After Robbie disappears, Sierra uses the chalk to draw three eyes and puts spirits into them, instructing them to find Robbie. The eyes lead her into the forest. Sierra hears humming around her, a chorus of voices “in rising and falling harmonies that filled the night” (142). Sierra soon realizes that she can see easier in the dark and that she can jump and soar in the air until she’s ready to come down. The humming continues around her, and she notices several shadows running alongside her. Realizing that Robbie will be waiting for her, Sierra runs her chalk along the trees and gathers the strength of several spirits, turning them into green shards that follow her to the meadow where Robbie is waiting. Robbie sends a red tide Sierra’s way, but she hurdles past him. Sierra draws more eyes and sends them and the shards after Robbie. He gives up, impressed by how quickly she picked up the skill. Sierra isn’t quite sure what happened, but she wants to do it again.

Chapter 22 Summary

Sierra dreams of being surrounded by spirits, all of them feeling lifelike as they whisper their stories to her. A voice in Sierra’s mind urges her awake. She remembers everything that happened the night before and determines to solve the riddle of Lucera’s whereabouts so she can stop Wick. Downstairs, Sierra hears Tía Rosa cackling, and the sound disturbs the upstairs tenant, Timothy. In the kitchen, Sierra confronts María about the shadowshapers and what she’s been hiding. Rosa claims that Grandpa Lázaro is crazy and has always been babbling about spirits, making himself “the shame of the family” (150) who “almost got himself put away because he wouldn’t shut up about it” (151). Sierra snaps at Rosa after she brings up Robbie’s skin color again: “You ever look in the mirror, Tía?” (151). She reminds Rosa that they also aren’t white and reprimands María and Rosa for being ashamed of their heritage before storming out of the house.

Chapter 23 Summary

Sierra calls Nydia and tells her that she a shadow creature chased her. She asks Nydia if she’s heard of the Sorrows, and Nydia tells her what little there is to know: “Supposedly they haunt some ol’ broken-down church uptown by the river” (154). Nydia offers to do some more research. Sierra is surprised to find the junkyard locked, but she lets herself in with her key. Sierra sees that Robbie has continued working on his mural. Her own dragon is almost finished, and Sierra reflects how much more her art means to her now that she has these powers. Sierra gets lost in work until Izzy and Tee interrupt her, inviting her to join them at a coffee shop. On the way there, Sierra invites them to see Juan’s band that night. They arrive at the coffee shop, where Sierra is reluctant to go in because it looks too gentrified, but Izzy and Tee urge her in.

> **PROVIDED MATERIAL**
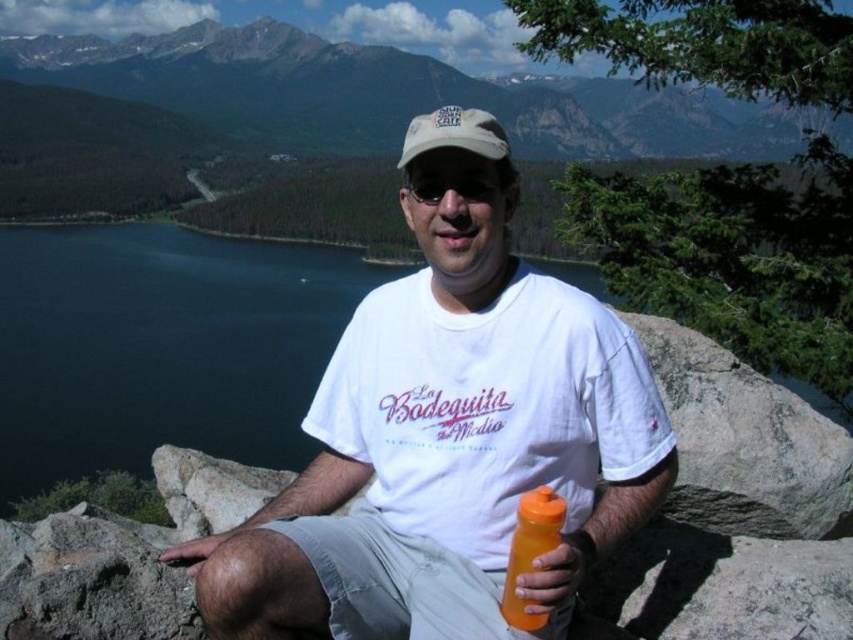
Looking at this image, you are a hiker planning to take a photo of the rocky mountain range at upper center and the white fabric cap at center. Which object should you focus on first if you want to capture both in a single shot without moving the camera?

You should focus on the rocky mountain range at upper center first because it is much taller than the white fabric cap at center, so it will occupy more of the frame and ensure both are visible.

> **DIRECTION**
Please answer from the chapter summaries: according to Nydia, where do the Sorrows supposedly haunt? The data comes from a different source than the chapter summaries.

> **EXERCISE RESULT**
They supposedly haunt an old broken-down church uptown by the river.